U and W are finite, so P(v good) >= (1/2)^(|V| + |W|) > 0

The subsets are finite, so the probability that some arbitrary v is a good vertex is just the probability that it is adjacent to every vertex in U and not adjacent to every vertex in V. The probability that v is adjacent to every vertex in U is (1/2)^|U| where |U| is the size of U, and likewise the probability that v is not adjacent to every vertex in V is (1/2)^|V|. Because these are independent, we have P(v good)=(1/2)^(|U|+|V|)=(1/2)^k for some finite integer k. (1/2)^k>0 for all k, so we have P(v good)>0 for all finite U, V

Both sets are finite. (1/2)^n>0 for all finite n

@@viliml2763 True, I guess I just missed the fact that the “killer property” was used only for finite sets. Thank you for the reply.
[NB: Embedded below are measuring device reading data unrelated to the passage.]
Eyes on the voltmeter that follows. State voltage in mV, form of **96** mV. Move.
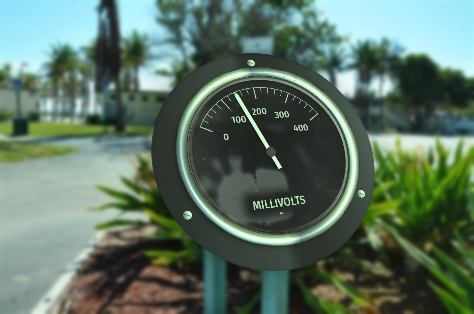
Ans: **140** mV
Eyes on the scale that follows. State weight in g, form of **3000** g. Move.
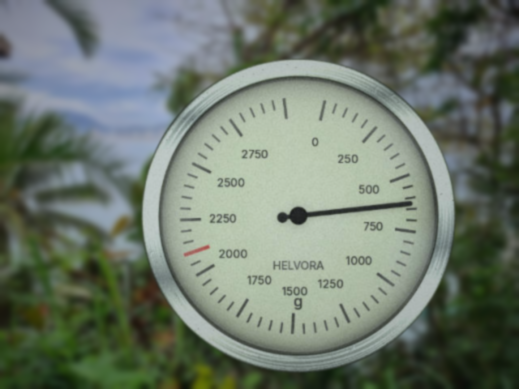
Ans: **625** g
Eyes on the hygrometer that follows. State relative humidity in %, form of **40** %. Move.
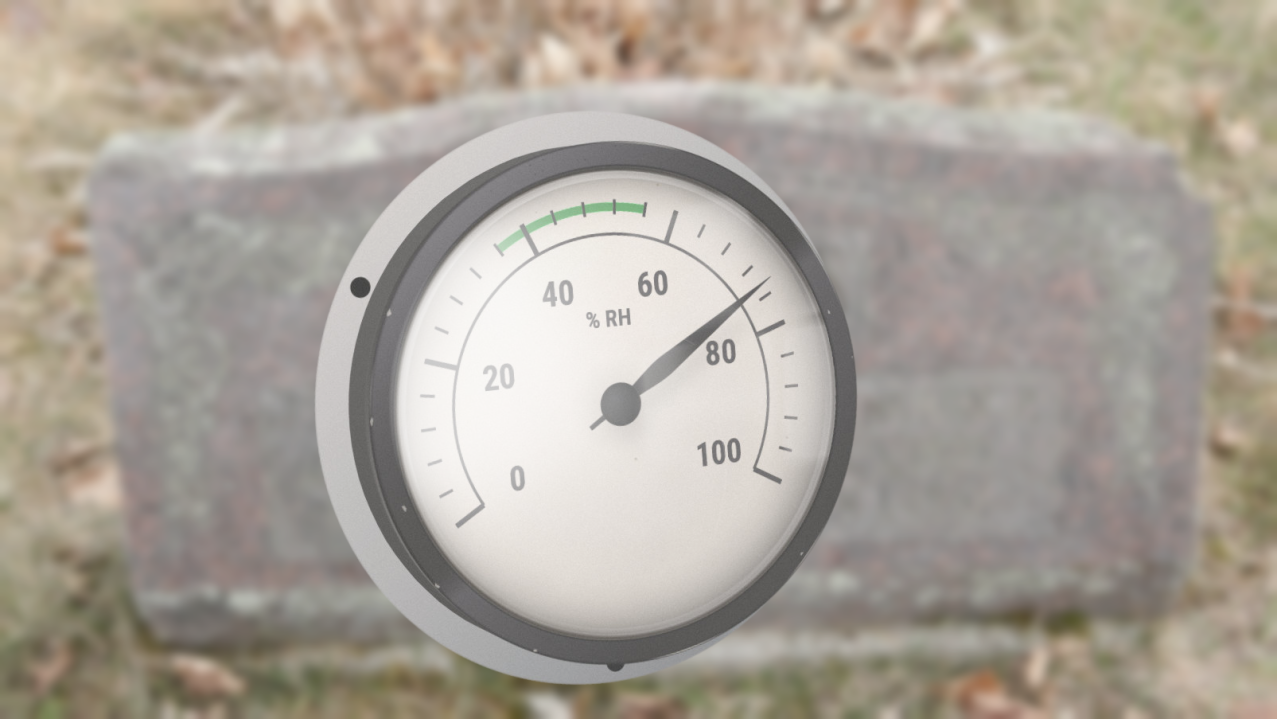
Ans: **74** %
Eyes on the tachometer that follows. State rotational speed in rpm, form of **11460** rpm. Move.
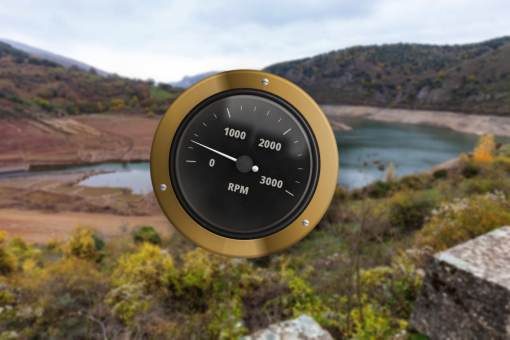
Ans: **300** rpm
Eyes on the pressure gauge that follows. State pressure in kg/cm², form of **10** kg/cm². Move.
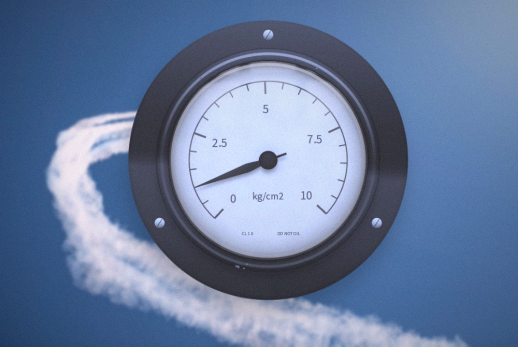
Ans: **1** kg/cm²
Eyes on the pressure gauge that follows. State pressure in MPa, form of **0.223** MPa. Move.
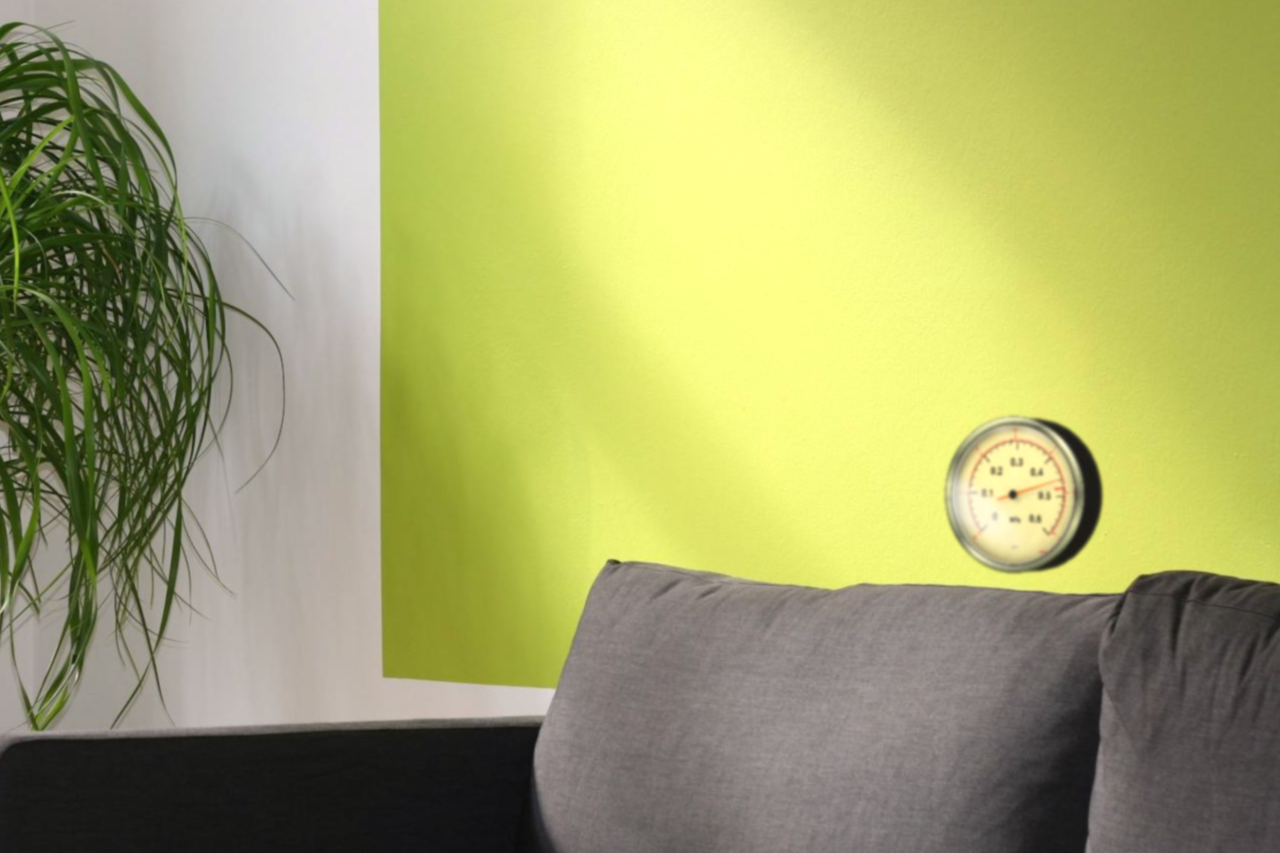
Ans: **0.46** MPa
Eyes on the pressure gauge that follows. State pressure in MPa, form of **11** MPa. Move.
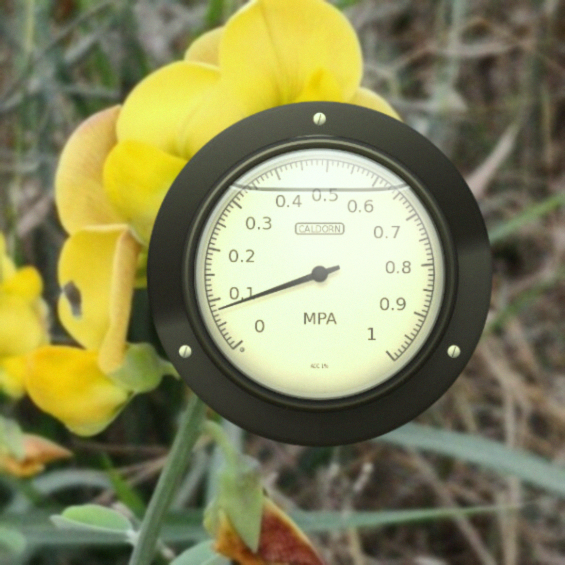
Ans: **0.08** MPa
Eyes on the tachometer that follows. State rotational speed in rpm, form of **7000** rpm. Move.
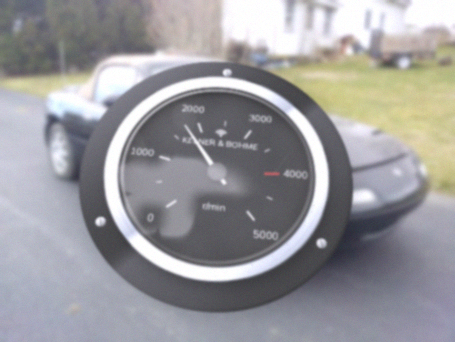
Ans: **1750** rpm
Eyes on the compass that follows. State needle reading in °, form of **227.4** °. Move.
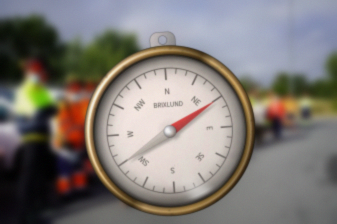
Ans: **60** °
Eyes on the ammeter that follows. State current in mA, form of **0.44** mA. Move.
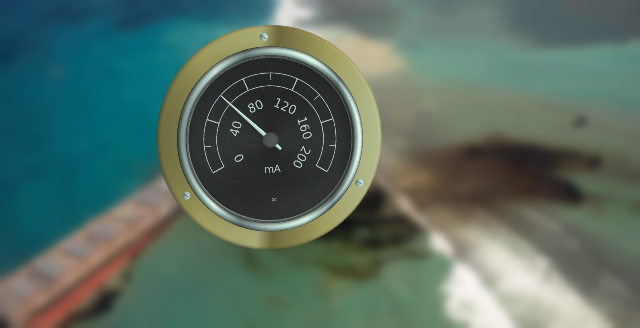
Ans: **60** mA
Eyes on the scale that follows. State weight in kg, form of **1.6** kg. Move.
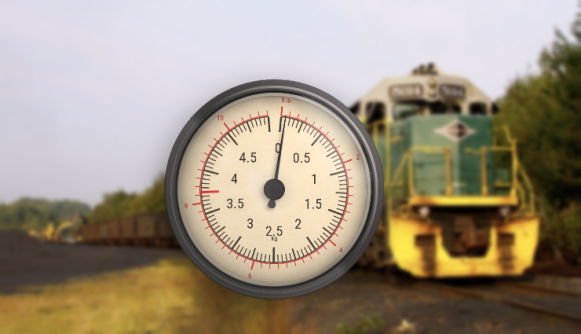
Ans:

Agreed. Does that have to do with that the probability is exactly 1/2 that any two vertices have an edge between them? Because I can see no other point where that probability matters, and the graphs based on different such probabilities (between 0 and 1 exclusive) would have different edge densities and thus cannot all be the Rado graph, right?

According to the wikipedia article the probability doesn't matter as long as it's strictly between 0 and 1 - you'll get the Rado graph anyway. That's weird - then I take it that its edge density is indeterminate.

@@stjernis No, because if we take p to be the probability that two vertices have an edge, then the probability that any given other vertex satisfies the killer property is p^|U|(1-p)^|V|>0 if 0

Yep, if you consider the number of sets U of size k and V of size l, there are countably infinite U and V for any particular k, l, and we can sum over the countably infinite pairs of finite integers k,l, so there must be countably infinite finite disjoint sets U, V.(note the number of subsets of size "infinity" is not countable, but we ignore those by finiteness)

The killer property states that we can find _some_ vertex outside the two sets that satisfies the property. If a single vertex doesn't work, that doesn't mean the property is false; we might have just chosen the wrong one. To negate the property, you'd need to prove that _every_ vertex outside the two sets doesn't work, and that's an infinite number of vertices. Since each one has a non-zero chance of working, the probability that one of them will eventually work approaches 1.

Doesn’t really matter. We just care about the connections between them, not how they are arranged in space. We don’t even have to require that they have positions at all. So, if you want to imagine them as being on a paper, just pick whether their positions are arranged regularly or not based on whichever one is easier for you to imagine.

You fix some indexing of the vertices of G, so the indexing is not randomised. And when selecting a vertex with correct connectivity, we are only interested the connectivity to the vertices already chosen, and will deal connectivity to other vertices later. By the killer property, there always exists some vertex with the correct connectivity, and from all such vertices we pick the smallest one.

If you pick some other base and construct a graph using the same method as Rado but with that base, then you can go on to prove that it has the extension property in exactly the same way he did for base 10. Then since all graphs with that property are isomorphic, it is indeed the same no matter what base you start with.